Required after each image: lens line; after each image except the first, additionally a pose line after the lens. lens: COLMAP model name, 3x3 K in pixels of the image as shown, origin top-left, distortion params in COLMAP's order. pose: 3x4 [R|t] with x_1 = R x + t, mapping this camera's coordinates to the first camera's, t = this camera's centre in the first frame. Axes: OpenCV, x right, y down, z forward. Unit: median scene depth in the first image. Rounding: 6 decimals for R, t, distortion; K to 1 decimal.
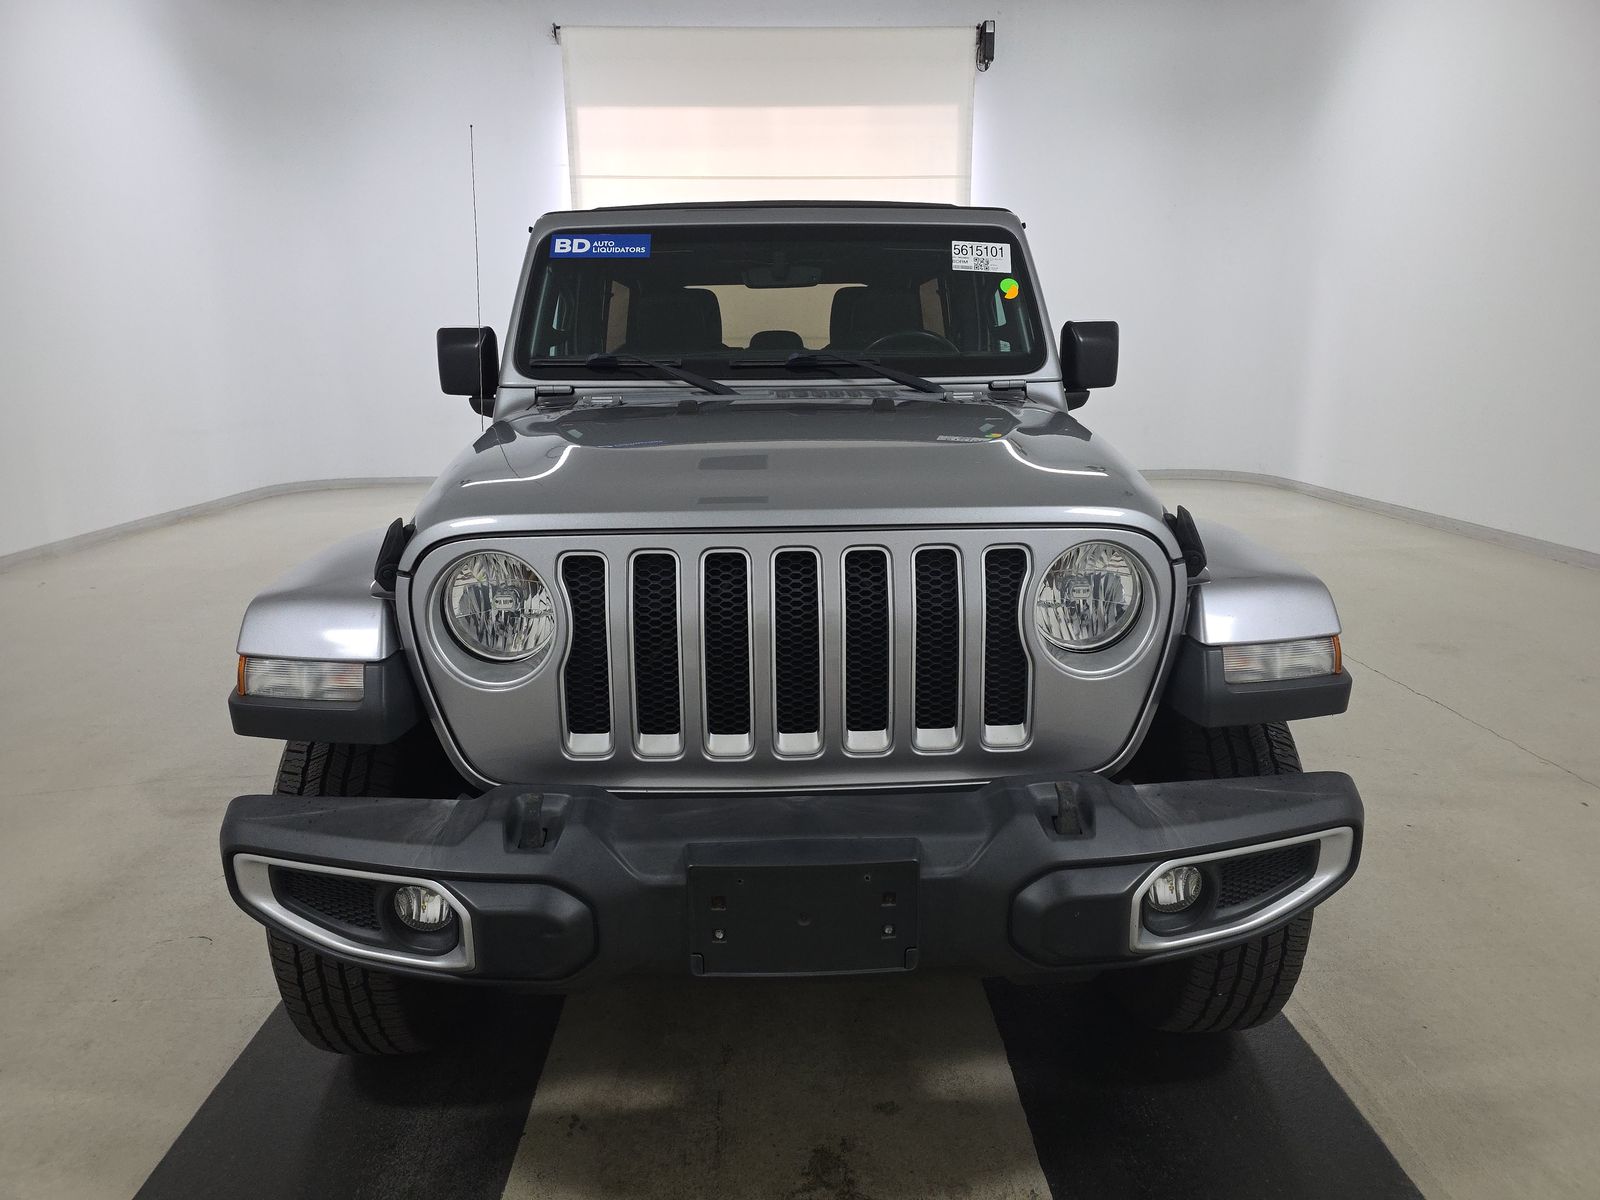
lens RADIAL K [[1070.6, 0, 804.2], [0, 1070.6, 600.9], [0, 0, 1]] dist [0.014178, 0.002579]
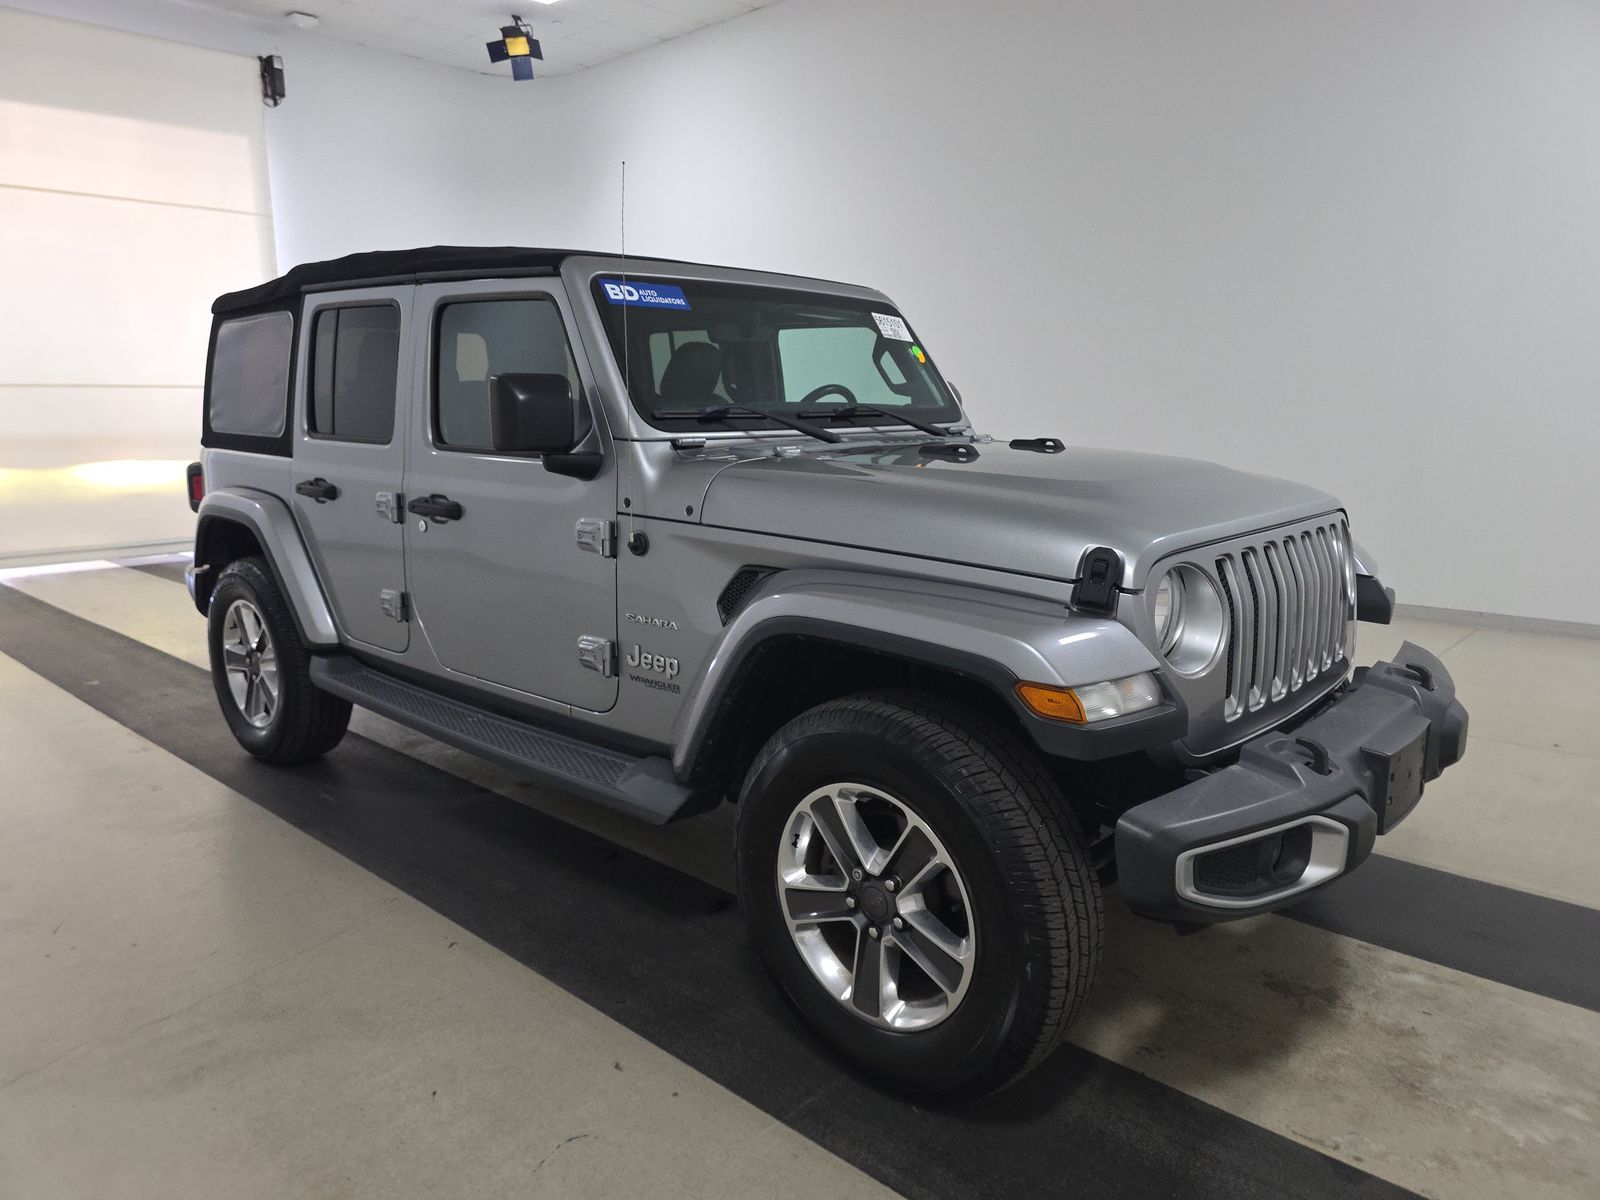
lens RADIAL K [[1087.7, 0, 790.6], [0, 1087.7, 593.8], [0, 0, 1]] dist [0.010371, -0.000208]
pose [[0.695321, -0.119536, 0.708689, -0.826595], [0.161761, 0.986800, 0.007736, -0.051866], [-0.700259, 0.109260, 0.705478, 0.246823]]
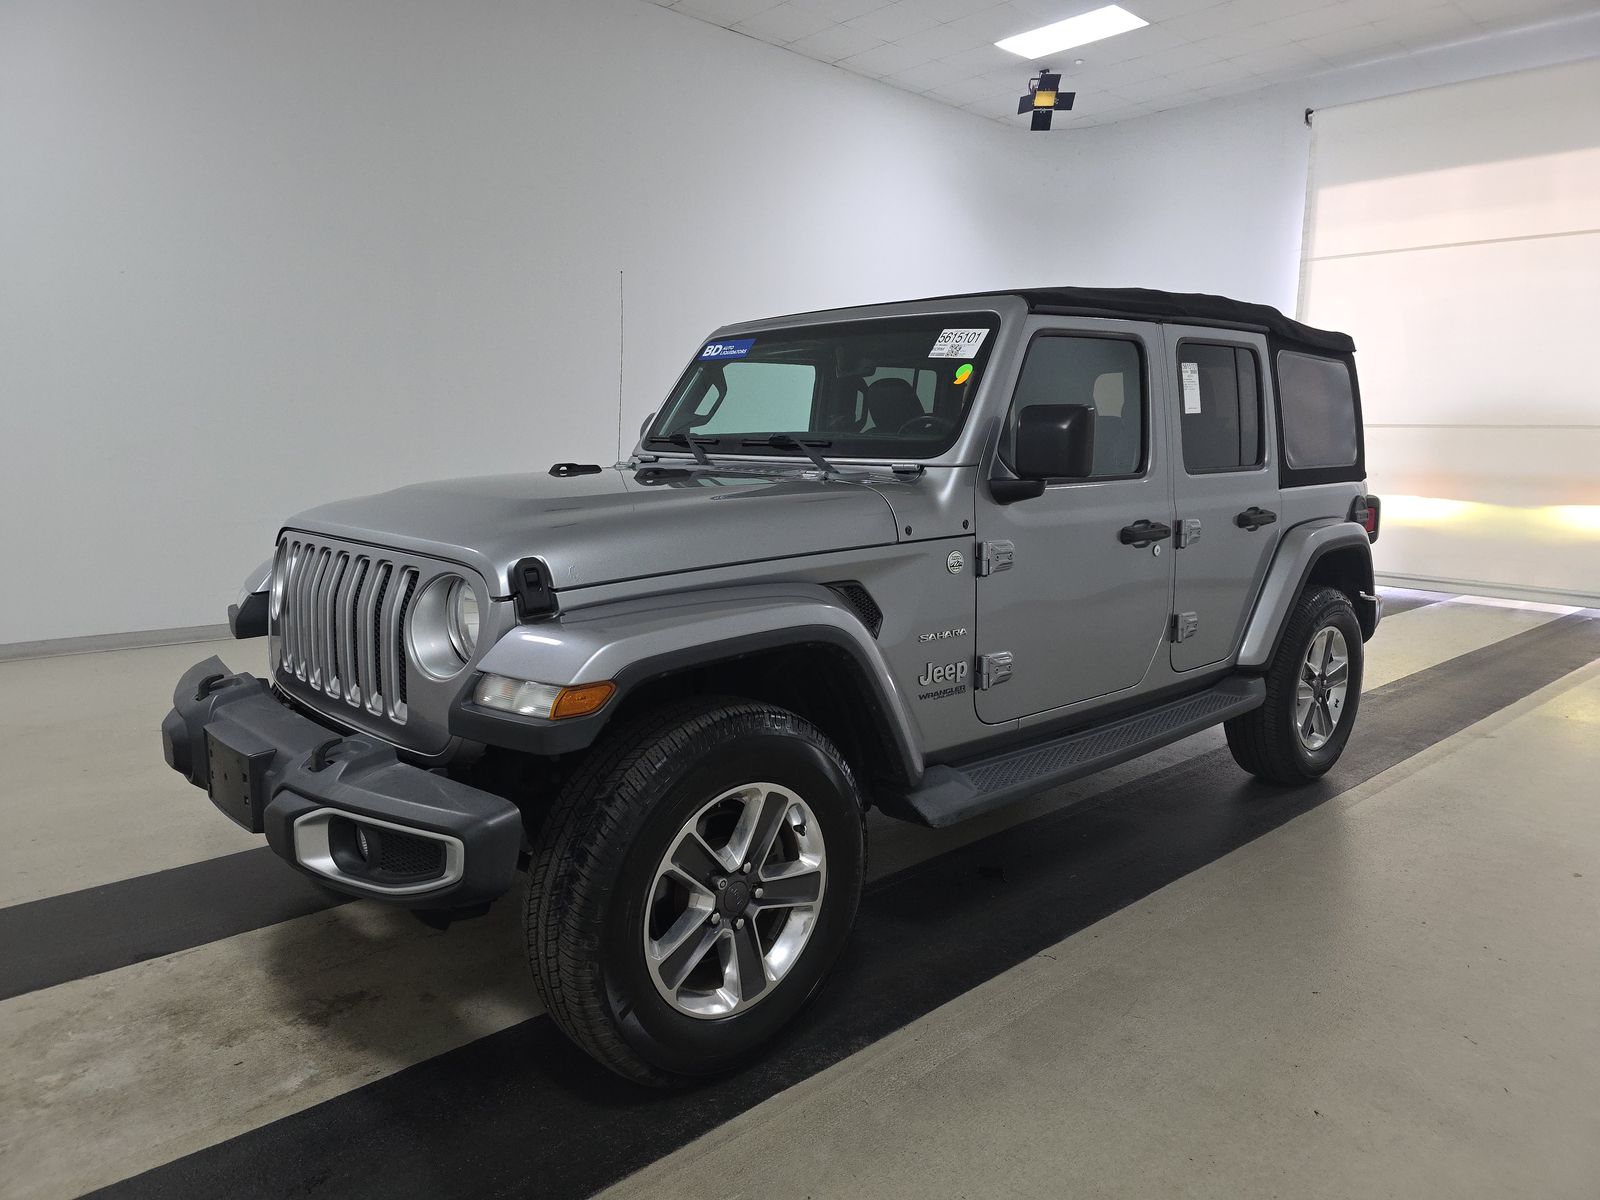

■ Work order: All of the material must be given again exactly, though no picture may appear in the copy.

■ Written solution:
Required after each image: lens line; after each image except the first, additionally a pose line after the lens. lens: COLMAP model name, 3x3 K in pixels of the image as shown, origin top-left, distortion params in COLMAP's order. pose: 3x4 [R|t] with x_1 = R x + t, mapping this camera's coordinates to the first camera's, t = this camera's centre in the first frame. Axes: OpenCV, x right, y down, z forward. Unit: median scene depth in the first image. Rounding: 6 decimals for R, t, distortion; K to 1 decimal.
lens RADIAL K [[1070.6, 0, 804.2], [0, 1070.6, 600.9], [0, 0, 1]] dist [0.014178, 0.002579]
lens RADIAL K [[1087.7, 0, 790.6], [0, 1087.7, 593.8], [0, 0, 1]] dist [0.010371, -0.000208]
pose [[0.695321, -0.119536, 0.708689, -0.826595], [0.161761, 0.986800, 0.007736, -0.051866], [-0.700259, 0.109260, 0.705478, 0.246823]]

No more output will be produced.